From Sharing a Cafecito to Having Dinner on the Table, These Are the 5 Love Languages of Latina Moms
If you’re a curious person when it comes to love, you’ve probably heard about Gary Chapman’s book, “The 5 Love Languages,” which shares the five core ways people show and receive love: quality time, acts of service, physical touch, gifts, and words of affirmation.
While the book is targeted toward couples in relationships, the love languages are also translatable in relationships with friends and family members — with some differences.
In fact, I’ve realized that immigrant Latina mothers have their very own versions of the love languages that encompass different elements of the Latinx culture from food, phrases to live by, to celebrating life.
Below are the specific Latina mom love languages that are reminiscent of the original five.
1. Quality time starts with un cafecito.
Getting coffee with someone is done so often that some people might not realize the significance of good cafecito time with a Latina mom. It’s not just grabbing coffee when cafecito is involved, it’s opening up to honest conversations. An experience that can be created in the morning, afternoon, or night, because there’s no daily deadline con café.
Mexican beauty influencer Yasmin Maya, founder of BIRDYLASHES, told mitú that her mom “always makes time every day to have our cafecito time in the mornings.” Adding, “It’s something I do not take for granted and always feel so blessed and grateful about it.”
2. Acts of service means there’s always homemade food on the table.
Perhaps the most common way Latina moms show love is through their cooking. Influencer Maya said, “Whenever I’m sick or not feeling well my mom will cook one of my favorite meals or desserts para “consentirme.”

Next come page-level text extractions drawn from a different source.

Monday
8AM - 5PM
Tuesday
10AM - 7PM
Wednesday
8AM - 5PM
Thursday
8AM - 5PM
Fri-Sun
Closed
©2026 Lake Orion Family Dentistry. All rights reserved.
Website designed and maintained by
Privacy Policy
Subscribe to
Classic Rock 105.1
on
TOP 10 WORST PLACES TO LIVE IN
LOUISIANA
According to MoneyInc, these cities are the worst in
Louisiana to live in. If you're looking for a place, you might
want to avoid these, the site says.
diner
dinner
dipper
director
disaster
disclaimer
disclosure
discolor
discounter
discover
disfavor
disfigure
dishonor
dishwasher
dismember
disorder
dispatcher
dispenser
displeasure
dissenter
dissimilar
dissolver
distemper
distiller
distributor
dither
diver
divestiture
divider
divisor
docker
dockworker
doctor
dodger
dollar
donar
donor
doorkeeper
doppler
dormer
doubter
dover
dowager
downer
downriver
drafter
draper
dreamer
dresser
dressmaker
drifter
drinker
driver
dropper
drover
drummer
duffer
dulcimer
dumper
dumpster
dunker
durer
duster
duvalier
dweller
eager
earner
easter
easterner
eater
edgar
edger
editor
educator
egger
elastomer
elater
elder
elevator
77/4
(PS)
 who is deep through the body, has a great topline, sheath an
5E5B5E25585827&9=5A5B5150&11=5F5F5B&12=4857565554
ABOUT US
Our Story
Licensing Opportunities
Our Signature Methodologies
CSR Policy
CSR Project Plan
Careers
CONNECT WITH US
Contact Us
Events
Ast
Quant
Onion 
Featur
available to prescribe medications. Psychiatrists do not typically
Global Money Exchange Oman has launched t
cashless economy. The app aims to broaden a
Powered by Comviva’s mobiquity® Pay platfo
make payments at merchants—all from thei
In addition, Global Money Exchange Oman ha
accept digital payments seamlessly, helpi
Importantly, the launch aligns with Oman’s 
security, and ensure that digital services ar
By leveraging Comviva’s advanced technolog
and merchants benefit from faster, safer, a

An immigrant mom’s care will even go as far as having daily meals made for you. Just ask Jessica Luna, a marketing analyst for Net Influencer with a Mexican background. She told mitú: “When I get home, she always prepares my meal without me asking, and before I go to work.” Luna’s mom even has a “lunchbox ready with some delicious snacks” for her. And when Luna feels bad, her mom “makes a delicious hot soup.”
In other words, no one competes with a Latina mom’s acts of selfless service. But Latinx kids and adult children know that it’s not always arco iris y mariposas when it comes to immigrant moms showing love. Sometimes, tough love is on the menu.
3. Physical touch is very important — but facial gestures are where the magic happens.
There’s no lying in a Latinx household. Do not even try. Because when you do, rest assured your conscience won’t let you sleep at night.
Brazilian editor and creator of Her Bones, Thalita Ferraz, dissected this further, telling mitú: “I don’t know how universal this is, but in my family, if you’re caught lying or making excuses or just being dishonest in any way to our moms, they give us the eyebrow. It basically means ‘I love you, but that’s bull and we both know it — do better’ all in the raise of a single eyebrow.
Ferraz feels like Latinas are queens of non-verbal communication, no matter how loud we can also be. Sometimes our gestures speak for us when we don’t know what to say. Well, when we want to hold back what we have to say.
4. Gifts are given at any celebration, big or small.
It’s a good thing that actions speak louder than words, because Latinx celebrations are so loud that typically words can’t be heard anyway. And that goes for any big or small reason to celebrate.
“No matter what [my mom] will always make time to be there for any event of our lives, birthdays, career or personal milestones, anything for my two daughters as well,” explains beauty influencer Yasmin Maya.
Whether the event is as big as graduating college or as small as a new hairdo, Latina moms will always find a way to celebrate any piece of life.
5. Word of affirmation are more like reality checks.
There’s nothing fluffy when it comes to speaking the truth in a Latinx household. You’ll get it straight as a tequila shot. Ferraz’s Brazilian mom is a prime example of passing out reality checks using the phrase “eso no es cosa de niñas” (that’s not a girl thing) that she repeats to Ferraz still to this day.
“The number of times I heard this as a child, and continue to hear it even as a grown-up is immeasurable!“ she shares.
That said, every Latina mom has her own unique set of Latina mom love languages. What are some that standout for you?